Perspectivas Futuras
A semana que se aproxima é estruturalmente crucial para o EUR/USD. A declaração do FOMC na quarta-feira, 29 de abril, seguida pela decisão do BCE na quinta-feira, 30 de abril, forma uma janela de 24 horas capaz de gerar oscilações de 100 a 200 pips, à medida que a narrativa do diferencial de taxa é recalibrada. Uma deriva dovish confirmada na declaração do Fed combinada com uma linguagem mesmo que modestamente hawkish do BCE sinalizando ação em junho empurraria o par para testar o nível Fibonacci de 1.1775 50% e provavelmente em direção à zona de 1.1840 a 1.1850, onde a retração de 61.8% e as máximas recentes de abril convergem. Um rompimento limpo acima de 1.1850 desbloqueia a região de 1.1920 a 1.1950 e, em última instância, a barreira psicológica de 1.2000. O Wells Fargo atualmente anota uma previsão para o segundo trimestre de 2026 em torno de 1.19, o ING mantém um valor justo de 1.20 com uma meta de 1.21 para o quarto trimestre, e o Deutsche Bank carrega uma perspectiva de 1.25 para o final de 2026, fornecendo suporte fundamental para estratégias de compra em quedas nesta consolidação.

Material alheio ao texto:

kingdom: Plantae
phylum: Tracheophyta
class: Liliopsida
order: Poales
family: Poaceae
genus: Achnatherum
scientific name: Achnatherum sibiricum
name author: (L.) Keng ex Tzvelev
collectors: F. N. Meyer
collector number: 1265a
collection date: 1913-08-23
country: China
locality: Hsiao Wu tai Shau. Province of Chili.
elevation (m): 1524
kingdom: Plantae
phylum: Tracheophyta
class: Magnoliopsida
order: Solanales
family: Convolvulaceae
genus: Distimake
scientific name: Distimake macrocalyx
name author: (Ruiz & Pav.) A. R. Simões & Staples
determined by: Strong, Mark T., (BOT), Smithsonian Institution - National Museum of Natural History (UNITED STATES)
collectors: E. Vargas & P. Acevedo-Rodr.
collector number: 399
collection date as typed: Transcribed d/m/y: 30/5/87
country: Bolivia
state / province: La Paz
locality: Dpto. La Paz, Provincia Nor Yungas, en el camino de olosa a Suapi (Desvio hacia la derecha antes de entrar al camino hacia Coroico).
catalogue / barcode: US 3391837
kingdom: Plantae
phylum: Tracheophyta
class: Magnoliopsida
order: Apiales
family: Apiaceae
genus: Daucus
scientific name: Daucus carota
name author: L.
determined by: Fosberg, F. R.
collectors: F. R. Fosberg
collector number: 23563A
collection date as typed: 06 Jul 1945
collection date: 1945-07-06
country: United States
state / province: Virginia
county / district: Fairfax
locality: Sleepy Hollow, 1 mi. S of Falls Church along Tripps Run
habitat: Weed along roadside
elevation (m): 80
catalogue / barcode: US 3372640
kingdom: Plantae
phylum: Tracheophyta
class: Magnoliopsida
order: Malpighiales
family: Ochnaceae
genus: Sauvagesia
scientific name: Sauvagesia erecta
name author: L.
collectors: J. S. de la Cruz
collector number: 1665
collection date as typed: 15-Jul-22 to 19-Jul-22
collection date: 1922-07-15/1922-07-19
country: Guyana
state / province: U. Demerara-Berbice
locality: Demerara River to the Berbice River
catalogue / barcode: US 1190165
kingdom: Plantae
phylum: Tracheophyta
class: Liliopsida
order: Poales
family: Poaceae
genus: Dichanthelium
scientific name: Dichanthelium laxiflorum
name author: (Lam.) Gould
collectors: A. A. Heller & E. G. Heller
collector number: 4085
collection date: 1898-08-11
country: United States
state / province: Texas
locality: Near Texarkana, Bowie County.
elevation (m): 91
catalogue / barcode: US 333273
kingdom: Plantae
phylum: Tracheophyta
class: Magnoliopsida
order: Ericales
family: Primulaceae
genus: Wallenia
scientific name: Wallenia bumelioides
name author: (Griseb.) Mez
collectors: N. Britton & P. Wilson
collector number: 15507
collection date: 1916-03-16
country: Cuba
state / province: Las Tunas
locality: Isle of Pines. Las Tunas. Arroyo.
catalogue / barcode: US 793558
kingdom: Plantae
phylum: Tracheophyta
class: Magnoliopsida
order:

Uma postura mais agressiva do Fed, um BCE que entrega menos do que o esperado em relação às sinalizações de linha dura, ou uma nova escalada geopolítica poderiam pressionar o EUR/USD de volta para abaixo de 1.1700 e em direção a 1.1656 a 1.1669, onde uma resistência anterior se transformou em suporte. Uma perda de 1.1610 exporia a zona de 1.1542 a 1.1550, e uma queda mais acentuada em direção ao piso psicológico de 1.1500 e, finalmente, à mínima de oscilação de março em 1.1450 não pode ser descartada se o petróleo disparar novamente devido a uma interrupção no Estreito de Hormuz. O bolso ideal de acumulação em quedas permanece na região de 1.1685 a 1.1705, com risco estritamente definido abaixo de 1.1650 e alta estruturada em torno de uma recuperação sustentada de 1.1840.
Para a semana, a faixa especulativa do cenário base está ancorada entre 1,1610 e 1,1790, estendendo-se para 1,1840 a 1,1850 em uma surpresa hawkish do BCE e em direção à zona de demanda de 1,1500 a 1,1530 em um aperto do dólar impulsionado pelo Fed. O dimensionamento das posições deve respeitar a volatilidade implícita comprimida pré-FOMC, que provavelmente se expandirá acentuadamente entre quarta e quinta-feira, e os traders devem permanecer atentos às manchetes de Islamabad e do Estreito de Ormuz, que retêm a capacidade de anular dados programados e orientações dos bancos centrais. O viés de médio prazo ainda inclina-se construtivamente para o euro, desde que a base de 1,1500 se mantenha, mas apenas um fechamento decisivo acima de 1,1850 confirmará a retomada da tendência de alta mais ampla que se originou nos mínimos de 1,0400 do ano passado.